> **Bacaan Latihan**

***

Benarkah Tuhan mengizinkan Iblis untuk mencobai manusia? Kok bisa-bisanya Iblis mendekati dan membujuk Tuhan? Mengapa orang-orang saleh juga mengalami penderitaan?
Pertanyaan-pertanyaan di atas sudah jamak ditanyakan orang-orang. Di sini kita akan mencoba menjawabnya berdasarkan pengalaman dari seorang tokoh Kitab Suci yang bernama Ayub.
[postingan number=3 tag= ‘tuhan-yesus’]
Kitab Suci menyebutkan bahwa Ayub adalah seorang yang saleh dan jujur; ia takut akan Tuhan dan menjauhi kejahatan. Ia mempunyai tujuh anak laki-laki dan tiga anak perempuan. Ia adalah orang tua yang baik bagi anak-anaknya. Ia sangat memperhatikan kesejahteraan rohani anak-anaknya. Ia memperhatikan kelakuan dan gaya hidup mereka, berdoa agar mereka terpelihara dari yang jahat dan mengalami berkat dan keselamatan Allah. Boleh dikatakan bahwa dia adalah contoh seorang ayah yang hatinya terarah kepada anak-anaknya.
Mula-mula hidupnya adem-ayem. Semua berjalan normal, tenang dan tenteram. Tapi yang namanya hidup tak akan pernah sama terus. Hidup selalu berwarna dan berlika-liku. Hidup itu seperti roda, kadang di atas dan kadang di bawah. Hidup yang datar hanya akan membuat kita menjadi orang yang biasa-biasa saja. Begitu pula yang terjadi dengan Ayub. Hidupnya mulai berubah ketika pada suatu hari Iblis datang kepada TUHAN dan berkata: “Apakah dengan tidak mendapat apa-apa Ayub takut akan Allah?” (Ay. 1:9). Iblis yakin bahwa jikalau Tuhan berhenti memberikan perlindungan, kekayaan, kesehatan, dan kebahagiaan kepada Ayub, maka Ayub akan ‘mengutuki Engkau di hadapan-Mu’ (Ayb. 1:11).
Tuhan mengizinkan Iblis untuk mencobai Ayub. Maka firman TUHAN kepada Iblis: “Nah, segala yang dipunyainya ada dalam kuasamu; hanya janganlah engkau mengulurkan tanganmu terhadap dirinya” (Ayb. 1:12).

***

Deskripsi teks titik kunci:
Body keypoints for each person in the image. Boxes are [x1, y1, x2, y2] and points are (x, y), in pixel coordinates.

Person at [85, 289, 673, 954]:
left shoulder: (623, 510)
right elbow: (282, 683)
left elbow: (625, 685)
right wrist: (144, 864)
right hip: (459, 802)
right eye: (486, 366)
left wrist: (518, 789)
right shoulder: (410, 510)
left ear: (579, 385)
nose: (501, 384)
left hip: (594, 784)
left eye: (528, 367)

***

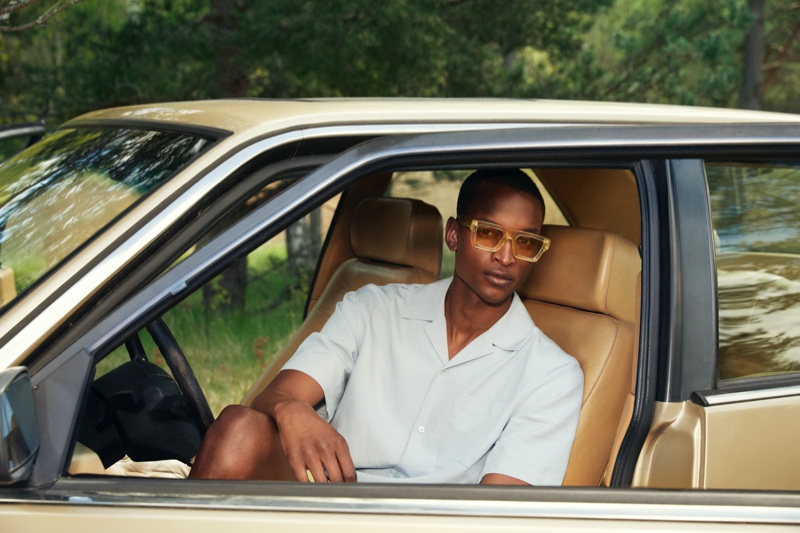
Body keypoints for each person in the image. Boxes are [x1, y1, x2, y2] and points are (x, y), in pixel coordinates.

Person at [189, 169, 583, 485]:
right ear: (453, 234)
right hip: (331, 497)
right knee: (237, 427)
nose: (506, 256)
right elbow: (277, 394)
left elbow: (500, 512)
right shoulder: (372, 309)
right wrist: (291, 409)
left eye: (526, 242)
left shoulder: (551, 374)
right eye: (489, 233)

***

> **Tugas untuk Dikerjakan**
1. Cetak sebagian bacaan tentang Ayub. Mulailah dari kata-kata yang memuat "[postingan number=3 tag= ‘tuhan-yesus’]" dan berhentilah setelah "terarah kepada anak-anaknya.".
2. Menurut bacaan tentang Ayub, berapa jumlah anak laki-laki Ayub?
3. Teruskan bacaan tentang Ayub dengan bagian berikutnya, dimulai setelah kalimat terakhir yang tercantum.

> **Jawaban Kegiatan**
1.
[postingan number=3 tag= ‘tuhan-yesus’]
Kitab Suci menyebutkan bahwa Ayub adalah seorang yang saleh dan jujur; ia takut akan Tuhan dan menjauhi kejahatan. Ia mempunyai tujuh anak laki-laki dan tiga anak perempuan. Ia adalah orang tua yang baik bagi anak-anaknya. Ia sangat memperhatikan kesejahteraan rohani anak-anaknya. Ia memperhatikan kelakuan dan gaya hidup mereka, berdoa agar mereka terpelihara dari yang jahat dan mengalami berkat dan keselamatan Allah. Boleh dikatakan bahwa dia adalah contoh seorang ayah yang hatinya terarah kepada anak-anaknya.

2. Ayub mempunyai tujuh anak laki-laki.

3.
Allah memberikan kekuasaan kepada Iblis untuk membinasakan harta dan keluarga Ayub; akan tetapi, Ia membatasi apa yang dapat dilakukan Iblis, karena ia tidak diberikan kuasa untuk membunuh Ayub. Kemudian pergilah Iblis dari hadapan TUHAN. Semua yang ada pada Ayub diambilnya satu per satu, sampai hampir tidak ada yang tersisa.
Sejak kapan Iblis bisa datang mendekati dan membujuk Tuhan? Perlu diketahui bahwa sebelum kematian dan kebangkitan Kristus, Kitab Suci menceritakan bahwa Iblis kadang-kadang bisa menghampiri Allah, untuk dapat mempersoalkan kesungguhan dan kebenaran seorang percaya (Ayb. 1:6-12; 2:1-6; 38:7; Why. 12:10). Namun kematian dan kebangkitan Kristus, yakni pada zaman Perjanjian Baru, tidak ada lagi cerita bahwa Iblis dapat langsung menghadap kepada Allah (Mat. 4:10).
Bagaimana mungkin orang yang saleh dan jujur seperti Ayub juga mengalami penderitaan? Kita harus tahu bahwa ketika berbicara mengenai Ayub yang saleh dan jujur, Kitab Suci tidak bermaksud bahwa Ayub sama sekali tidak berdosa. Ingat, ‘tak ada gading yang tak retak’, tak ada manusia yang tak berdosa. Sebab, manusia adalah tempatnya salah dan dosa. Tapi, mengapa Tuhan mengizinkan Iblis untuk menguasainya? Alasannya adalah supaya kita mengerti bahwa pencobaan dan kesulitan-kesulitan juga dapat menimpa orang-orang benar.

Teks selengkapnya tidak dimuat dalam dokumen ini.